Le stockage d'électricité

Publié le 20 mars 2026 à 11:15

La Commission de Régulation de l'Energie (CRE) lève des pistes afin d'encourager le couplage "Photovoltaïque & Stockage"

En 2025, 513 heures de prix négatifs ont été recensées

En 2024, 352 heures de prix négatifs

Ces périodes de prix négatifs ont conduit, d'après RTE, à renoncer à 1,6 TWh de production solaire, soit près de 20 % du potentiel productible des installations sous complément de rémunération ; de plus, le prix capté par le photovoltaïque non piloté a été inférieur de 32 % à celui d’un profil en base sur les heures à prix positifs ou nuls. Ces pertes sont compensées largement par l’État, faisant peser un risque croissant sur les charges de service public de l’énergie (CSPE), en plus, près de 10 GW supplémentaires devraient être mis en service d’ici 2029.

Pour la CRE, une des solutions solution est de développer le stockage de l'électricité par des batteries ce qui permettrait de :

  •  Lisser la production
  • Le limiter la volatilité des prix
  • Augmenter la valeur de l’électricité d'origine photovoltaïque en la déplaçant vers les périodes les plus rémunératrices.

1,5 GW de batteries ont été installées fin 2025, d'autre part, l’introduction d’heures creuses en milieu de journée, devraient améliorer l’adéquation entre production et consommation.

Parc solaire et éolien avec batteries

Parc solaire avec batteries

Un projet réfléchit depuis 2019

CRE stockage électricité
Synthèse CRE 2023 sur le stockage

Source CRE 2019 et 2023

Nouveau contrat en vue ?

La CRE veut tester un nouveau modèle de contrat de soutien, spécifiquement conçu pour les projets « Photovoltaïque + Stockage ». 

Le but recherché est double:

  • réduire l’exposition du budget public à la baisse de valeur du solaire
  • offrir aux producteurs des incitations plus adaptées.

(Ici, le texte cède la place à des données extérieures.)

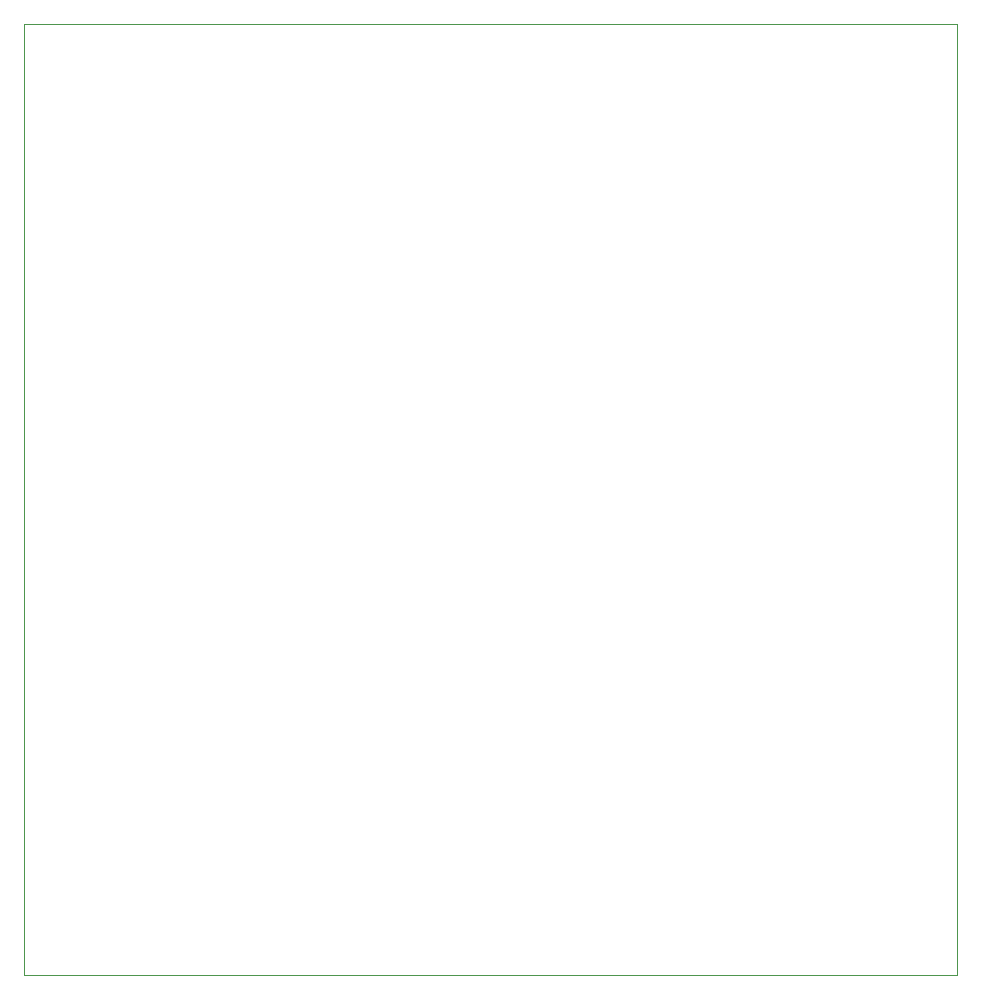
<source format=gko>
G04 This is an RS-274x file exported by *
G04 gerbv version 2.6.0 *
G04 More information is available about gerbv at *
G04 http://gerbv.gpleda.org/ *
G04 --End of header info--*
%MOIN*%
%FSLAX34Y34*%
%IPPOS*%
G04 --Define apertures--*
%ADD10C,0.0059*%
%ADD11C,0.0039*%
G04 --Start main section--*
G54D11*
G01X0031102Y0000000D02*
G01X0000000Y0000000D01*
G01X0031102Y-031693D02*
G01X0031102Y0000000D01*
G01X0000000Y-031693D02*
G01X0031102Y-031693D01*
G01X0000000Y-031496D02*
G01X0000000Y-031693D01*
G01X0000000Y0000000D02*
G01X0000000Y-031496D01*
G01X0000000Y0000000D02*
G01X0000394Y0000000D01*
M02*

</source>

Cela passerait par une incitation auprès des producteurs à stocker l'électricité

  • Une solution serait, dans un premier temps, la modification du prix de référence, qui ne serait plus pondéré par le profil de production photovoltaïque mais calculé comme une moyenne simple des prix de marché. Ceci ferait qu'une partie du risque de prix incomberait aux producteurs, les incitant à optimiser leur production, notamment via le stockage.
  • Concernant les périodes de prix négatifs, la CRE recommande de conditionner le versement de la prime pour prix négatifs à la "non-injection" de l’installation hybride sur le réseau, et non plus à la "non-production" de l’installation photovoltaïque. Le producteur aurait alors le choix pour charger sa batterie entre utiliser la production de son parc solaire ou stopper sa production et soutirer de l’électricité du réseau selon des signaux économiques qui reflètent les besoins du système électrique (profondeur du prix négatif et part variable du TURPE).
  • Le versement du complément de rémunération sur la production photovoltaïque concernerait la production qui aura pu être déplacée en dehors des heures de prix négatifs, ceci permettrait de rémunérer davantage les installations par le biais du CR que par le biais de la prime pour prix négatifs, en incitant à réduire la quantité d’électricité solaire qui sera écrêtée et en maximisant le soutien à une production d’électricité décarbonée « utile ».

Qui serait concerné ?

D'une manière générale, cela s'inscrit dans une réflexion afin d'optimiser l’efficacité des dépenses publiques et à mieux adapter le parc renouvelable aux besoins du système électrique. 

Cela concernerait les installations de plus de 100 kWc, 

Mais dans un premier temps, cette réforme serait testée dans les appels d’offres existants pour les grandes installations.

Les projets photovoltaïques « isolés » et hybrides seraient mis en concurrence dans ce nouveau cadre, avec un ajustement limité des prix plafonds, de l’ordre de 10 €/MWh, afin de contenir le risque budgétaire.